While in Kashgar and Urumqi in Western China, Pat and I have had the pleasure of sharing our wealth of knowledge on Kyrgyzstan to all the people who are staying at the same hostels as us. In Kashgar, at the Kashgar Old Town Youth Hostel, I’m pretty sure we got a couple of American girls wanting to put the country on their travel lists; at Urumqi’s White Birch International Youth Hostel, we helped a couple of Aussie biking buddies get excited for their rather long and upcoming visa processing in the city of Bishkek.
It’s great meeting people with whom you speak the same language. Language is a huge topic for all the travelers in this part of the world, and it’s funny because as soon as someone asks us how much Russian they might need to know to get around in Kyrgyzstan, Pat immediately says that it’s easier to get around than in Western China.
And then he pauses… and eventually takes it all back as he realizes it was so easy because I was able to nickle-and-dime our way (in a manner of speaking) from A to B with my broken Russian.
Yeah, these parts of the world can be a challenge for the sole English speaker. But, on the brighter side, it can also lead to some funny, funny adventures.
Just like the time I sent Pat to get a loaf of bread in Bishkek, he proceeded to wow and amaze me with his food-buying skills about a week later. Meat pastries for lunch? Yes, I will have those, Pat… but why are these pastries filled with cherry jam?
And when we arrived at the Urumqi Airport needing to catch a cab to our hostel, we were struck with the difficulty of actually getting there when we had a map with English streets and our drivers spoke and knew only Chinese. After the first taxi just up and abandoned us in our time of need (he moved on to the local-looking people in the next line), we opted to stick it out with the second car even though he was clearly charging us double.
Ok, so maybe that wasn’t so funny….
But the funniest experience Pat and I have had to date because of communication mishaps would be our dinner the other night in Urumqi. After having picked our way around the night markets down the street, we decided we wanted something mild and filling, along with some tea, to put us over the top until morning. What we really wanted was some fried rice…. you know, something not swimming in chilli oil.
By this time it was getting late in the evening, and for some reason we headed down a random street to where a few small restaurants had people sitting outside. Our Chinese is minimal… or, basically non-existent, so we were hoping for picture menus or someone that might know a word or two of English (big ask here in Urumqi!).
The first restaurant had no menus at all, so that was an immediate no.

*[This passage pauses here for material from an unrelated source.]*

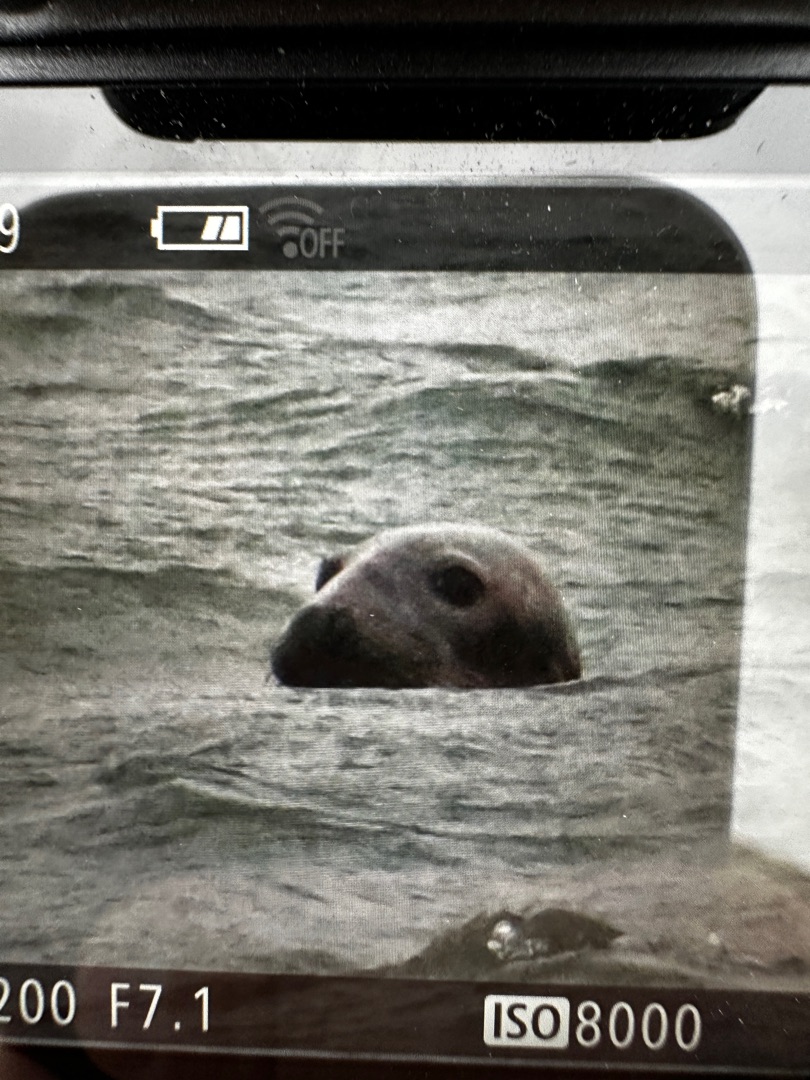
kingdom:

The second restaurant had pictures of horses and stallions on their front sign, and in fear of being served horse meat, we moved on to number three.
A pregnant woman approached us and said hi, which was a plus in our book. We asked to see a menu (using hand gestures), all the while all the other tables of people watched us intently. The woman motioned for us to sit down, which is when we were able to look at the menu for a moment.
Pure Chinese. Scribbles.
Pat and I looked at each other with an “oh crap” kind of tone. We immediately made a game plan. Pat looked up the word for fried rice (he had taken some pictures from a dictionary of key words/phrases), while I got out my No Speak Language Guide. Our goal was chicken fried rice, and tea.
When the woman came back, with Chinese words blazing, we looked like deers in the headlights as we asked for tea… about 10 times before it arrived at the table. We then started the process of chicken fried rice, which pretty much resulted in Pat saying “fried rice” while I pointed to a picture of a chicken on my iPhone. Seemed pretty reasonable to us.
Meanwhile the tables of locals are completely intrigued by our charades, laughing and pointing at our misfortune.
Awkward wait aside, food finally arrived: two bowls of white rice and a giant, giant platter of chicken bits swimming in a sea of chilli peppers and straight up chilli oil.
It was probably the farthest from our settle-the-stomach meal we were hoping for.
We picked and tried to do what we could, but cultural differences make it just too hard. It wasn’t just chicken bits. It was tiny pieces of chicken, but more so chunks of bone, fat, and skin that lay in the chilli oil.
In the end, we each ate all of our rice, and when the lady asked us if we wanted a bag to take it away in, we politely declined and made our way down the road towards the hostel, heads hung and tummies severely, severely confused.